I was counting change to see if I could afford a Slim Jim with my bottle when it started.
“All we want’s what’s in the register,” the guy with the ponytail yelled, but it was the gun in his hand that demanded attention.
The one in the denim jacket flipped Open to Closed, threw the bolt, and pulled the shade. The windows were plastered with cigarette ads; we were in a cave.
“Don’t move,” Ponytail told us. “You can keep your wallets and nobody gets hurt.”
He stepped toward the kid behind the counter while Denim Jacket put his back to the door and pointed his shotgun our way.
Three of us were in line: the codger in front, then me, then a tank top Mr. Muscles. He was already giving me a wide berth, as folks with showers will, so I had room to step back as Ponytail approached. The old guy, lottery ticket trembling, was trapped by the magazine rack and couldn’t.
“S’cuse me, pops,” Ponytail said. “Sorry to cut’cha, really. Tell you what, I’ll even scan that for you.”
Gun on the clerk, Ponytail took the ticket and held it under the scanner.
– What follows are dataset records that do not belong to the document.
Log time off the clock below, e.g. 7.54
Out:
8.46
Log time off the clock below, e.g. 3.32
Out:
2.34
Red light crisscrossed the ticket and a hidden orchestra struck up We’re in the Money.
“Hey!” said Denim Jacket. “A winner!”
“How much?” Ponytail peered at the scanner. “It says call some number.”
He turned to the clerk.
“Ah… ah… means he won over $500,” the kid stammered. He was backed as far from the counter as he could, his butt knocking batteries off the rack behind him.
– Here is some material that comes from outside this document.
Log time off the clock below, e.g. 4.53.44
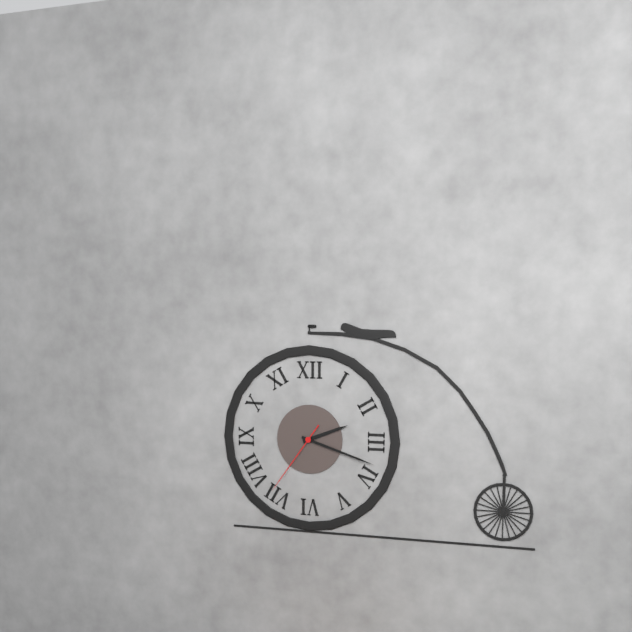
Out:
2.18.36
“Well, hell, we don’t need to call nobody,” said Ponytail. He snatched a newspaper off the rack and pressed it into the old man’s hands. “Read today’s numbers, pops. We’ll see how you did.”
The newspaper rattled and from the corner of my eye I caught Muscles looking from the counter to Denim Jacket’s shotgun and back.
The codger started reading.
“Thirteen…”
“Lucky thirteen! Got it,” said Ponytail.
“Twenty-nine…”
“That too.”
“Thirty-seven…”
“Keep going.”
“Fifty-six…”
Ponytail’s gun turned from the clerk so fast the barrel caught the newspaper and ripped it.
“Fifty-six?”
“Yes! Yes! Fifty-six!”
“And?”
“Uh… Seventy-two!”
Ponytail lowered his gun and grabbed the newspaper so he could read the numbers. Denim Jacket raised the shotgun and stepped forward.
“What? What’s it worth?”
Everyone in the bodega followed Ponytail’s eyes as they moved up the lottery display.
MegaMillions: $472,000,000.
“That’s mine!” The codger’s voice wasn’t shaking now. “You can’t take that! I’ll…”
“You’ll what?” said Ponytail, gun up again.
But the old guy wasn’t seeing it.
“I’ll call the lottery commission!” he sputtered. “They may not believe it was mine, but you’ll never cash in when they hear how you got it!”
The bullet drove him back and the scandal rags were smeared crimson as he slid to the floor.
The clerk dove behind the counter. Muscles and I threw ourselves backward, ducking down an aisle stocked with dusty soup cans.
Ticket in one hand, pistol in the other, Ponytail glanced toward Denim Jacket. His acne-pocked face said he understood what the old man’s last words meant—we all had to die.
Then:
The underage girl in the walk-in beer cooler who was gonna ask me to buy her wine coolers, maybe offer a buck for my help, but decided my puke-stained sweatpants were too gross, opens the door and steps out.
Ponytail’s gun snaps her way. There’s a loud crack and glass shatters as I tackle her.
Muscles reaches back and finally pulls the gun he’s packing. His first shot misses Ponytail, but the clerk, rising to peer over the counter, gets it in the forehead. The second and third shots end Ponytail’s lottery dreams just as Denim Jacket’s shotgun barks.
Muscles’ shoulder is blown to shreds as he turns toward Denim Jacket, and both fire, shots overlapping in a roar.
I’m off the girl before the sound fades. Sobbing, wine coolers forgotten, she rushes toward the sirens screaming up outside.
Six steps to Ponytail, avoiding the blood, then another twelve out the back to the alley where I’ve spent many afternoons with my bottle.
Today, no bottle. But tomorrow, no alley either.